Page MenuHomePhabricator

Batch-OCR museum labels pictures to generate OpenRefine-ready files
Closed, DeclinedPublic

Description

Use case/problem: when photographing exhibitions, I take pictures of the works + the museum labels (cartels, in French, nothing to do with drug trafficking). When I want to import the pictures of the works and create the linked Wikidata items, it’s tedious to read the info from the labels pictures and write them into Wikidata manually.

Idea: run an OCR tool on the folder to retrieve the info from the labels pictures and have them as ready to import as possible (through OpenRefine or QuickStatements or whatever mass import tool).

Current status: did some tests with Tesseract, some code is here

Event Timeline

@Sukkoria It would be interesting to see a demo in Arnhem.

@Sukkoria: Thanks for participating in the Hackathon! We hope you had a great time.
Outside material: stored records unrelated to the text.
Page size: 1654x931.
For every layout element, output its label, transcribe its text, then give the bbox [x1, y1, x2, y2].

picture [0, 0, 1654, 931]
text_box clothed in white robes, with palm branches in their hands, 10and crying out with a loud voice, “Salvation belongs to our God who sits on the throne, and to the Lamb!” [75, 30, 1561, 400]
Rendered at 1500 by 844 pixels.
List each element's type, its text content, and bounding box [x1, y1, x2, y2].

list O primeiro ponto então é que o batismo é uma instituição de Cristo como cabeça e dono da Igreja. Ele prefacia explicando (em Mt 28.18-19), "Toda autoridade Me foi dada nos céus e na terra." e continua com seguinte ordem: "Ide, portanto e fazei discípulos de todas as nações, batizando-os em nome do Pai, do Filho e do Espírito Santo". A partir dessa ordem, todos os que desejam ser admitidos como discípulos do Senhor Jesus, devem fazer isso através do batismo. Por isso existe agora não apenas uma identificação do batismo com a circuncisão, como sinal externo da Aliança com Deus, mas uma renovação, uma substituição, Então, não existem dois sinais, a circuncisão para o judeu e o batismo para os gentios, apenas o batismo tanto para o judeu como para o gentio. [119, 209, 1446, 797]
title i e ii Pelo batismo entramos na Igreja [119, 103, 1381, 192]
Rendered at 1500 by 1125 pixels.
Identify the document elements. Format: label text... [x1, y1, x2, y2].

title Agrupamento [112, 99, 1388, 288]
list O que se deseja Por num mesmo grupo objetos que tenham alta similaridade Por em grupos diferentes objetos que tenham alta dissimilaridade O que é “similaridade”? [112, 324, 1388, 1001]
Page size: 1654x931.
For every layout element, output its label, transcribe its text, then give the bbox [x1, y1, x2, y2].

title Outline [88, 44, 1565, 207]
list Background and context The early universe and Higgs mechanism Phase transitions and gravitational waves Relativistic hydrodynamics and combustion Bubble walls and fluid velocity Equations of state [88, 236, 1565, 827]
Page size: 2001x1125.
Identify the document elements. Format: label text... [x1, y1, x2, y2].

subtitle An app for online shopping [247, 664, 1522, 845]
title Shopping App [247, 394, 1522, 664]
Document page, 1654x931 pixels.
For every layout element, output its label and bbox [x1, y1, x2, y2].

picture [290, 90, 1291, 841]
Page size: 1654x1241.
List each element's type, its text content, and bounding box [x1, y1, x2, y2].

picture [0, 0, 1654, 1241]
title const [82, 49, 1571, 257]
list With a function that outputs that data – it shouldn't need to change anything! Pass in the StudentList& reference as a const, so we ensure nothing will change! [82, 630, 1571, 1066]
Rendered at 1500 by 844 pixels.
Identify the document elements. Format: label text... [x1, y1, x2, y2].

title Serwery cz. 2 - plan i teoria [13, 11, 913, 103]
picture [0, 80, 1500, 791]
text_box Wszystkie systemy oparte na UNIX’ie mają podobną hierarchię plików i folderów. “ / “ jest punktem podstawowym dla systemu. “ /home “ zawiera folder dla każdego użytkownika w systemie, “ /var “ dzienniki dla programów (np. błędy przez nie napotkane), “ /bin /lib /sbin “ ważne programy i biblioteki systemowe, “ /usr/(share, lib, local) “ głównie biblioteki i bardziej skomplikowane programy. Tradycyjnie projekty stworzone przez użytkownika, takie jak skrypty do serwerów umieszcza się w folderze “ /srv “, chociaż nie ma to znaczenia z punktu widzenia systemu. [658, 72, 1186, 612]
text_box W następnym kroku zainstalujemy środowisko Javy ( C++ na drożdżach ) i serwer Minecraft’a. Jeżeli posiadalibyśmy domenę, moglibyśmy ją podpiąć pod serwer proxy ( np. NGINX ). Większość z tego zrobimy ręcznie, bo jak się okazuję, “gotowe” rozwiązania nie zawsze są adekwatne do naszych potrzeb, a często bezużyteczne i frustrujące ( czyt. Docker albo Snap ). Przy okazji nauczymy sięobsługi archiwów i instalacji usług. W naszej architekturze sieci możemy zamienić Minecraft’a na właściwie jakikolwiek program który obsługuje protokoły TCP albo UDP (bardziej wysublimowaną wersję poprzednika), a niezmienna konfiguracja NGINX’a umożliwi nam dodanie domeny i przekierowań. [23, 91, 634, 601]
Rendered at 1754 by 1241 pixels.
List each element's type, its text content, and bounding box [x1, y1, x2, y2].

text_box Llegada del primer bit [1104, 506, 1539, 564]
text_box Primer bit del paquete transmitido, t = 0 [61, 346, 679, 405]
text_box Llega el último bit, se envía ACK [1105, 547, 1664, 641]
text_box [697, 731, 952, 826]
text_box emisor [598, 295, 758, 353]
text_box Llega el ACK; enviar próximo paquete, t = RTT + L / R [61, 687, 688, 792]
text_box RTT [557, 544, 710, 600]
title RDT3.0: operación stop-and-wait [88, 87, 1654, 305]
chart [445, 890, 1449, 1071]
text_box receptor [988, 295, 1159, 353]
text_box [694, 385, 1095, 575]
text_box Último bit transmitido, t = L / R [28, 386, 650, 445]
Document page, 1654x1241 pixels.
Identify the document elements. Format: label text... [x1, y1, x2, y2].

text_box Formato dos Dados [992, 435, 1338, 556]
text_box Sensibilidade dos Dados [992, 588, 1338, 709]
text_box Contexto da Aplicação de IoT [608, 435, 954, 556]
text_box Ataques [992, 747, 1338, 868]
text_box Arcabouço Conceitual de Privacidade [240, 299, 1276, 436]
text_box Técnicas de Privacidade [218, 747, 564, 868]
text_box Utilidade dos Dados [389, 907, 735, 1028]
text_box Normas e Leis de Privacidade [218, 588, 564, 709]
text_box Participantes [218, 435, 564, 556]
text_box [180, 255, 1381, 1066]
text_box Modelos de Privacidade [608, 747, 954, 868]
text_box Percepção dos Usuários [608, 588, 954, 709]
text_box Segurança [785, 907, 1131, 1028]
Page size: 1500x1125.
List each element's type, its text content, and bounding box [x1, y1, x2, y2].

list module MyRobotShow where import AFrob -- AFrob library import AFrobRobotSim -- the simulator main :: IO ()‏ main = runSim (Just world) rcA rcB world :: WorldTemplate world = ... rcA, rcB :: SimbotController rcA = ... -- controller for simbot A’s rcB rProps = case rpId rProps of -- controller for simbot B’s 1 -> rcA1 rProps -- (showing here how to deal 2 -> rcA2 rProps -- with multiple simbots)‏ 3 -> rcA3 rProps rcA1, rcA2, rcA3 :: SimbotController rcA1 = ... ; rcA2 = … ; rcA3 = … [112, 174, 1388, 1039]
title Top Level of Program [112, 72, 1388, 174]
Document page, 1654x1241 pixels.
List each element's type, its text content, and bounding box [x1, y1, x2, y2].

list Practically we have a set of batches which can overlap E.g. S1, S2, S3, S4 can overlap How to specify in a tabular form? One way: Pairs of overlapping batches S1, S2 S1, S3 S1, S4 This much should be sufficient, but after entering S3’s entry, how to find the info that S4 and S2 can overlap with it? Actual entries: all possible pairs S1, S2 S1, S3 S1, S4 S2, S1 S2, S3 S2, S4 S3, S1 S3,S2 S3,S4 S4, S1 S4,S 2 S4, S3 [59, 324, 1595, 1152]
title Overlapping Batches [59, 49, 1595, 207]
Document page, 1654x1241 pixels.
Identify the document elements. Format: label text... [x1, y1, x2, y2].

  • If this task was being worked on and resolved at the Hackathon: Please change the task status to resolved via the Add Action...Change Status dropdown, and make sure that this task has a link to the public codebase.
  • If this task is still valid and should stay open: Please add another active project tag to this task, so others can find this task (as likely nobody in the future will look back at the Hackathon workboard when trying to find something they are interested in).
  • In case there is nothing else to do for this task, or nobody plans to work on this task anymore: Please set the task status to declined.

Thank you,
Phabricator housekeeping service

No reply; setting task status to declined.